If you connect the outer shell to ground the outer capacitance does not do anything (between ground and ground).
If you connect the inner shell to ground (but not the outer one) you have both capacitances in parallel.

(2) is actually composed of two different capacitances, one between the shells (with the formula you have there) and one between the outer shell and "ground" (infinite distance).
If you connect the outer shell to ground the outer capacitance does not do anything (between ground and ground).
If you connect the inner shell to ground (but not the outer one) you have both capacitances in parallel.
yeah, but why connecting the inner one to the ground makes you have both capacitances exist ? while when you earth nothing the outer capacitance is zero

mfb
Mentor
"Infinity" is like ground. If you also ground the inner one, you have:

GND--| |--plate--| |--GND
Two capacitors in parallel between plate and GND.

If you ground nothing, you have:

GND--| |--plate1--| |--plate2
If you measure capacitance between 1 and 2 (!), you get just the right capacitor.

"Infinity" is like ground. If you also ground the inner one, you have:

GND--| |--plate--| |--GND
Two capacitors in parallel between plate and GND.

If you ground nothing, you have:

GND--| |--plate1--| |--plate2
If you measure capacitance between 1 and 2 (!), you get just the right capacitor.
i will write what i understand and tell me if i am right or wrong
for 2 concentric spheres with inner diameter a and outer diameter b :
if we earthed the outer sphere and gave the inner sphere charge +Q, it will induce -Q on the inner surface of the outer sphere and +Q on the outer surface of the outer sphere, the +Q on the outer surface of the outer sphere will go to earth, so the system will have the capacitance : 4πε(ab/b-a)
if we earthed the inner sphere and gave the outer sphere charge +Q, it will distribute itself over the inner and outer surfaces of outer sphere, Some charge +Q2 will remain on the outer surface because it is surrounded by earth all around. Also some charge +Q1 will shift to its inner side because there is an earthed sphere inside (+Q2 +Q1 = +Q), therefore +Q1 will induce -Q1 on the outer surface of the inner sphere and +Q1 on the inner surface of the inner sphere, the +Q1 on the inner surface of the inner sphere will go to earth, so the system will have 2 capacitances : 4πε(ab/b-a) + 4πεb
if we didn't earth anything the battery +ve terminal will be connected to inner sphere and the battery -ve terminal will be connected to the outer sphere, so inner sphere will have +Q and the outer sphere will have -Q therefore the capacitance will be : 4πε(ab/b-a)

mfb
Mentor
Capacitance is not a property of a system, it is a property of a pair of conductors. It does not make sense to talk about the capacitance of everything. You can consider the capacitance between a sphere and ground, or between the two spheres.

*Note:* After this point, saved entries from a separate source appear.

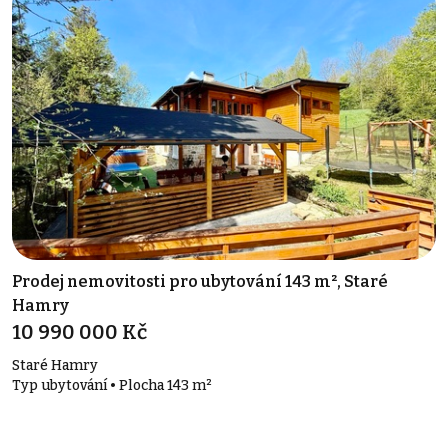
Prodej nemovitosti pro ubytování 143 m², Staré
Hamry
10 990 000 Kč
Staré Hamry
Typ ubytování • Plocha 143 m²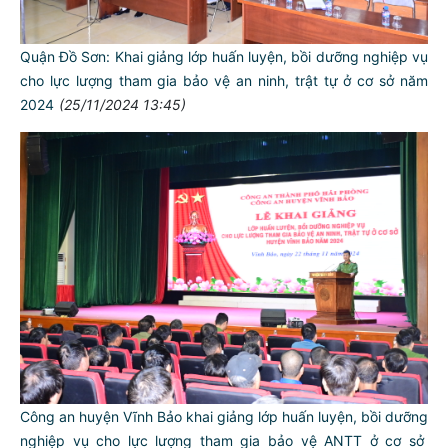
Quận Đồ Sơn: Khai giảng lớp huấn luyện, bồi dưỡng nghiệp vụ
cho lực lượng tham gia bảo vệ an ninh, trật tự ở cơ sở năm
2024
(25/11/2024 13:45)
Công an huyện Vĩnh Bảo khai giảng lớp huấn luyện, bồi dưỡng
nghiệp vụ cho lực lượng tham gia bảo vệ ANTT ở cơ sở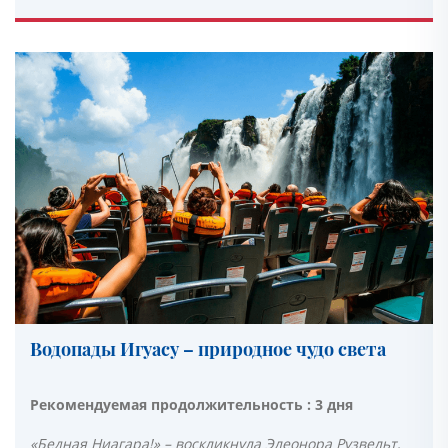
Водопады Игуасу – природное чудо света
Рекомендуемая продолжительность : 3 дня
«Бедная Ниагара!» – воскликнула Элеонора Рузвельт,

If you ground the outer sphere, there is no electric field outside of it, so the total charge of inner and outer sphere is zero. If you have +Q on the inner sphere, the inner surface of the outer sphere gets -Q, the outer surface of the outer sphere does not get a charge.

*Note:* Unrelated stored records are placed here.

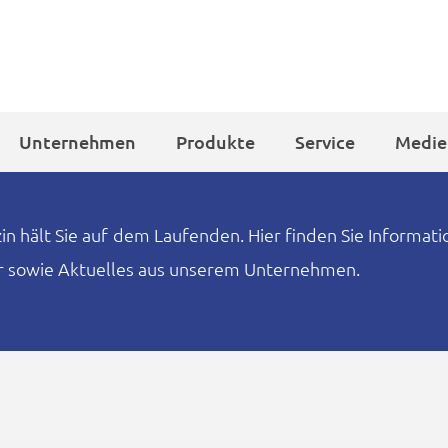
Unternehmen
Produkte
Service
Medie
 hält Sie auf dem Laufenden. Hier finden Sie Informat
er sowie Aktuelles aus unserem Unternehmen.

if we earthed the inner sphere and gave the outer sphere charge +Q, it will distribute itself over the inner and outer surfaces of outer sphere, Some charge +Q2 will remain on the outer surface because it is surrounded by earth all around. Also some charge +Q1 will shift to its inner side because there is an earthed sphere inside (+Q2 +Q1 = +Q), therefore +Q1 will induce -Q1 on the outer surface of the inner sphere and +Q1 on the inner surface of the inner sphere, the +Q1 on the inner surface of the inner sphere will go to earth
Right.
so the system will have 2 capacitances : 4πε(ab/b-a) + 4πεb
That is just a single capacitance.
if we didn't earth anything the battery +ve terminal will be connected to inner sphere and the battery -ve terminal will be connected to the outer sphere, so inner sphere will have +Q and the outer sphere will have -Q therefore the capacitance will be : 4πε(ab/b-a)
Right.

If you have +Q on the inner sphere, the inner surface of the outer sphere gets -Q, the outer surface of the outer sphere does not get a charge.
yes, i said the +Q induced on the outer surface of outer sphere will go to earth
That is just a single capacitance.
yeah i was unclear in this, i mean capacitors connected in parallel produce this equivalent capacitance

thanks !!